Group-mean performance in efficiency and discrimination efficiency for blocks (blue) and springs (red). Panel (a) shows average efficiency of all participants. P-value indicates significantly higher efficiency in the block test. Panel (b) shows the average discrimination efficiency of all participants for blocks (blue) and springs (red). P-value indicates significant difference in group means.

Figure 12

Correlation between block and spring performance for efficiency and discrimination efficiency. Block performance is shown on the y-axes and spring performance is shown on the x-axes. Axes are scaled to include all data and maximize viewing area. Each marker indicates the block and spring performance of a different participant. The dotted lines are the trend lines. The correlation coefficient (r) and significance level of the correlation is labelled for both plots. Both metrics showed significant correlation across the block and spring tasks.

Figure 13

Soft blocks vs. hard blocks performance for efficiency and discrimination efficiency metrics. Both y-axes represent soft performance and both x-axes represent hard performance. For both panels, axes have been scaled such that better performance is to the top and right. Each open square marker represents a different participant. Larger filled square markers represent the average of all participants and the error bars represent 95% confidence intervals of the respective averaged data. The dotted 1:1 line in each plot represents equal performance between soft and hard blocks. Markers that lie above the dotted 1:1 line in the shaded orange region labelled soft indicate that participant performance for that metric was better for soft blocks, whereas markers that lie below the dotted 1:1 line in the shaded purple region labelled hard indicate that participant performance for that metric was better for hard blocks.

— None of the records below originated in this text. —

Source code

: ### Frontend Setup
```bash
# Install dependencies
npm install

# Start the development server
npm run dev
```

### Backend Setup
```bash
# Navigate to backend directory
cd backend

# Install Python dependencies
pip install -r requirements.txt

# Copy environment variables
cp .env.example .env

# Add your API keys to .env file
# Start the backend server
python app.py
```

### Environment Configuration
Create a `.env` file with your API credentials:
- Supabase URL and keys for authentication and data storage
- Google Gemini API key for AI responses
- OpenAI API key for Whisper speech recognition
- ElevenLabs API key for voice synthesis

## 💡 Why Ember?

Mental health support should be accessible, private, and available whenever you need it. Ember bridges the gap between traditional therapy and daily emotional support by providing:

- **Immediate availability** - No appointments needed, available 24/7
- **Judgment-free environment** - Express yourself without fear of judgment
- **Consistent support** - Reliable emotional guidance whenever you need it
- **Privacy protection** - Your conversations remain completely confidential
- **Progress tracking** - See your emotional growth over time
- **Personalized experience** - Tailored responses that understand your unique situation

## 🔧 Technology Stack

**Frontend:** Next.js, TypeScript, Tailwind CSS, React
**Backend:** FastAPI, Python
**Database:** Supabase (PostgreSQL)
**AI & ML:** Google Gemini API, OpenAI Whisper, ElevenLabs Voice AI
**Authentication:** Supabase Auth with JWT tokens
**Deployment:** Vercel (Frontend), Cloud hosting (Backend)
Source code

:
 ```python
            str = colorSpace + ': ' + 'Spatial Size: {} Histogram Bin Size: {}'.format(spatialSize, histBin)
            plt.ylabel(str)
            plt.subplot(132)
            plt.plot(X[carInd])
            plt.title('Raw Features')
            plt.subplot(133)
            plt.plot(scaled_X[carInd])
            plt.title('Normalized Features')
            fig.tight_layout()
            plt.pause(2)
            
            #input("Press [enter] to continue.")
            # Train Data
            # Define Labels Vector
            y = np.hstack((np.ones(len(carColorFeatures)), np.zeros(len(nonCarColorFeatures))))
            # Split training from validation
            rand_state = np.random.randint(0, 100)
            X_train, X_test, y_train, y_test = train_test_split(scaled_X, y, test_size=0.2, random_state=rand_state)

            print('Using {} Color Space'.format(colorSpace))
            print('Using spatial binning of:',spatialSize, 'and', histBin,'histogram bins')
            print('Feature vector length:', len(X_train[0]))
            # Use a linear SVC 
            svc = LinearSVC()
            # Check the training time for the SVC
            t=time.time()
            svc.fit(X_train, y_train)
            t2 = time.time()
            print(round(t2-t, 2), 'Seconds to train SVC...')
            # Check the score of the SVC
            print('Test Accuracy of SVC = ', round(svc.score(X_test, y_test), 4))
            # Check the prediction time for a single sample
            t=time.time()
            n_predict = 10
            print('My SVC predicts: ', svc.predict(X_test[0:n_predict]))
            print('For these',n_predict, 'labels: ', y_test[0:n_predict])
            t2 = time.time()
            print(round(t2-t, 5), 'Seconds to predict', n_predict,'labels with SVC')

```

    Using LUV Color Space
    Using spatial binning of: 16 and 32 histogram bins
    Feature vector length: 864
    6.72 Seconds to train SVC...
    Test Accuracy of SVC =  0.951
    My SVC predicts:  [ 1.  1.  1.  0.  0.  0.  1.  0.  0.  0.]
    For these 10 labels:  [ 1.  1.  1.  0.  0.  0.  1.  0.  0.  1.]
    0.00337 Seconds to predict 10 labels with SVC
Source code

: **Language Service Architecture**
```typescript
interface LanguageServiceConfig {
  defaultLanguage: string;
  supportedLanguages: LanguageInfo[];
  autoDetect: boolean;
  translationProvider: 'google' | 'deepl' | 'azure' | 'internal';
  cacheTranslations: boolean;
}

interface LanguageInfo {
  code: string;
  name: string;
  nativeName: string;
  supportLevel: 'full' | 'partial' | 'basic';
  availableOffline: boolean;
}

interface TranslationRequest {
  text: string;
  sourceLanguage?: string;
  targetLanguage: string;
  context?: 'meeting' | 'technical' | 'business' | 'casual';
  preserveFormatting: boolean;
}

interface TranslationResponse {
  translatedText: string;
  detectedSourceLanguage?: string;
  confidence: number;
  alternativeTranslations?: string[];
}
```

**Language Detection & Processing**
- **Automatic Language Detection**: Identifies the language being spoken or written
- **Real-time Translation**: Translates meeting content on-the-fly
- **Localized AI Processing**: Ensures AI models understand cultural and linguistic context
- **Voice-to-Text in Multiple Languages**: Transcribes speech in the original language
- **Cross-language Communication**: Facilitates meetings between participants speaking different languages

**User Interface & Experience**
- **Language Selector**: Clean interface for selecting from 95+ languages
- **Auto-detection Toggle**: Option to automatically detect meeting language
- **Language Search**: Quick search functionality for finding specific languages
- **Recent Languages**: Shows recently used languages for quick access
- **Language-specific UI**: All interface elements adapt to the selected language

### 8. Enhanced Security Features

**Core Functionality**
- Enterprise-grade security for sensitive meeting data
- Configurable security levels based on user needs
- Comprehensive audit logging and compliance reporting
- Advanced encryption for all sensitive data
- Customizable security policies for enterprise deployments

Average participant discrimination efficiency (subplot 13b) was significantly higher for soft blocks compared to hard blocks

Figure 14

Soft springs vs. hard springs performance for efficiency and discrimination efficiency metrics. Both y-axes represent soft performance and both x-axes represent hard performance. For both panels, axes have been scaled such that better performance is to the top and right. Open circle markers each represent a different participant. Larger filled circle markers represent the average of all participants and error bars represent 95% confidence intervals of the respective averaged data. The dotted 1:1 line in each plot represents equal performance between soft and hard springs. Markers that lie above the dotted 1:1 line in the shaded orange region labelled soft indicate that participant performance for that metric was better for soft springs, whereas markers that lie below the dotted 1:1 line in the shaded purple region labelled hard indicate that participant performance for that metric was better for hard springs. Average participant discrimination efficiency (subplot 14b) was significantly higher for soft springs compared to hard springs.